Pendapatan Telkomsel Indosat XL Axiata
9M21 Rp65,14 triliun (+0%) Rp23,1 triliun (+12%) Rp19,8 triliun (+0,7%)
9M20 Rp65,13 triliun Rp20,6 triliun Rp19,6 triliun
EBITDA Telkomsel Indosat XL Axiata
9M21 Rp39,4 triliun (+1,9%) Rp10,4 triliun (+22,7%) Rp9,9 triliun (+0,1%)
9M20 Rp38,4 triliun Rp8,5 triliun  Rp9,8 triliun
Pelanggan Telkomsel Indosat XL Axiata
9M21 173,5 juta (+1,9%) 62,3 juta (+3,2%) 57,9 juta (+1,9%)
9M20 170,1 juta 60,4 juta 56,8 juta

Sumber: Info Memo Telkom, Indosat Ooredoo, XL Axiata Kuartal III 2021

Terlepas dari pertumbuhan ekosistem digital Indonesia yang semakin mapan, Sekjen Pusat Kajian Kebijakan dan Regulasi Telekomunikasi ITB Muhammad Ridwan Effendi menilai tidak semua operator memiliki kebebasan atau kemampuan untuk bisa fokus mengembangkan bisnis digital.

Alasannya, infrastruktur jaringan merupakan bisnis inti operator seluler. Memang tren ke depan tidak lagi mengandalkan bisnis dasar dari infrastruktur, seperti voice call dan SMS, sehingga perlu adanya sumber pendapatan baru. Akan tetapi bisnis digital perlu ditopang oleh infrastruktur yang andal, jadi mau tidak mau operator kembali lagi ke bisnis akarnya.

“Saat ini, jika melihat jumlah base transceiver station (BTS) keseluruhan, jelas Telkomsel lebih unggul dibanding operator lain, dan ditunjang oleh jaringan optik milik Telkom. Sementara, operator yang lain masih terkendala [dalam pembangunan jaringan]. Makanya, tidak masalah [Telkom dan Telkomsel] agresif di bisnis digital,” ungkapnya dihubungi DailySocial.

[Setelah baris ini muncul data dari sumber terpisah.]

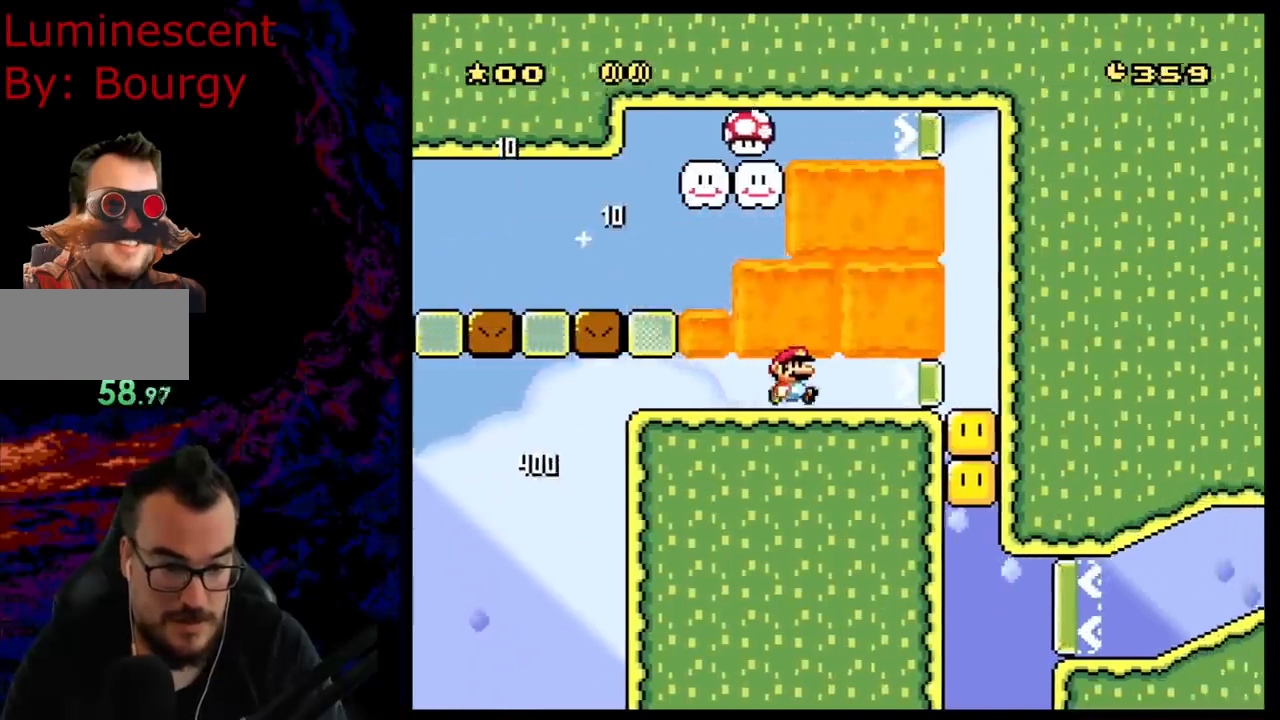
{"buttons": ["B", "Y", "DPAD_RIGHT"], "events": [[133, "DPAD_DOWN", "down"], [133, "DPAD_RIGHT", "up"], [167, "DPAD_DOWN", "up"], [167, "DPAD_LEFT", "down"], [250, "DPAD_LEFT", "up"], [250, "DPAD_UP", "down"], [267, "DPAD_RIGHT", "down"], [267, "DPAD_UP", "up"]]}
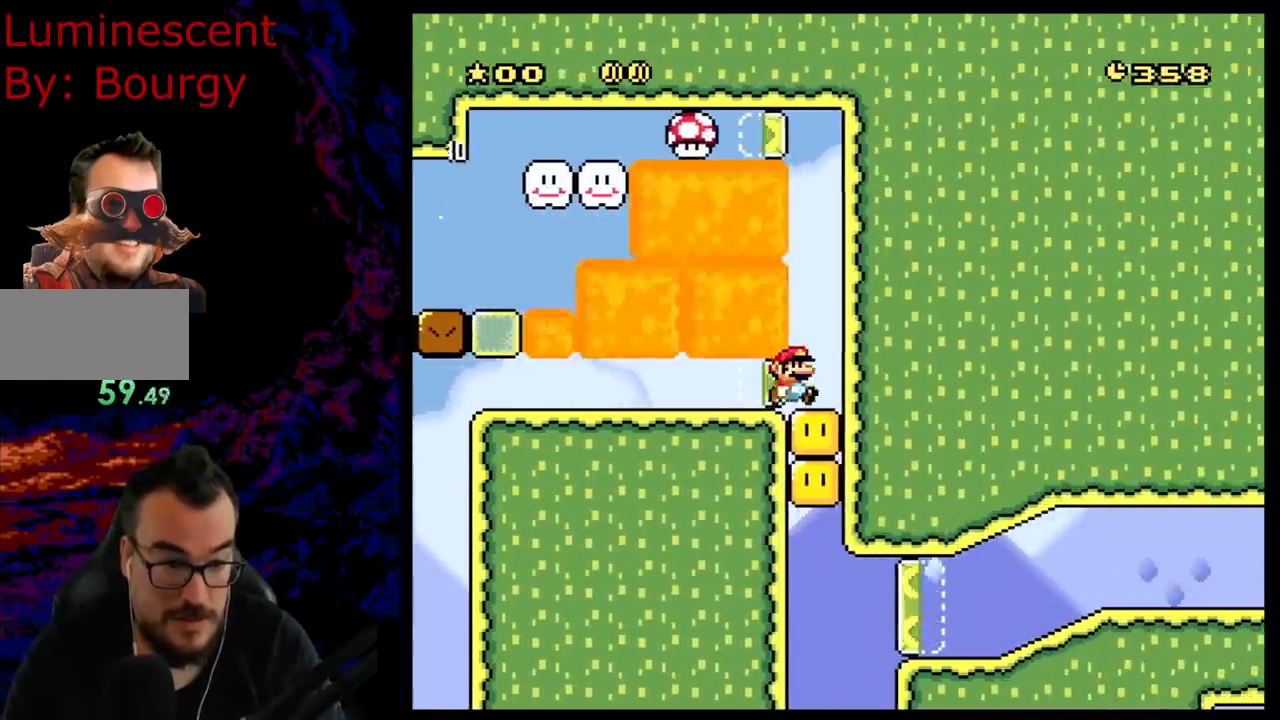
{"buttons": ["X"], "events": [[33, "B", "up"], [100, "X", "down"], [100, "Y", "up"], [117, "DPAD_RIGHT", "up"]]}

Di samping eksplorasi bisnis digital, Ridwan juga mengantisipasi dampak dari merger Indosat Ooredoo terhadap Tri terhadap industri. Peleburan Tri akan meningkatkan jumlah frekuensi yang dimiliki Indosat, dan kondisi ini akan memampukan perusahaan untuk meningkatkan kapabilitas jaringan dan layanan.

“Juga, yang paling dinantikan di tahun depan adalah operator harus siap-siap mengeluarkan kocek untuk lelang frekuensi 5G setelah Analog Switch Off dimulai. Mereka perlu menyiapkan aplikasi yang menunjang untuk Industri 4.0.”

5G hingga eksplorasi bisnis digital

Dari kacamata penulis, sesungguhnya saya sempat ragu menantikan gebrakan baru di industri telekomunikasi Indonesia. Apalagi jika melihat realisasi pertumbuhan bisnis yang sempat stagnan. Operator juga tampak masih kesulitan mencari model yang tepat untuk mengeksplorasi lini digital sebagai sumber pendapatan baru selama beberapa tahun terakhir.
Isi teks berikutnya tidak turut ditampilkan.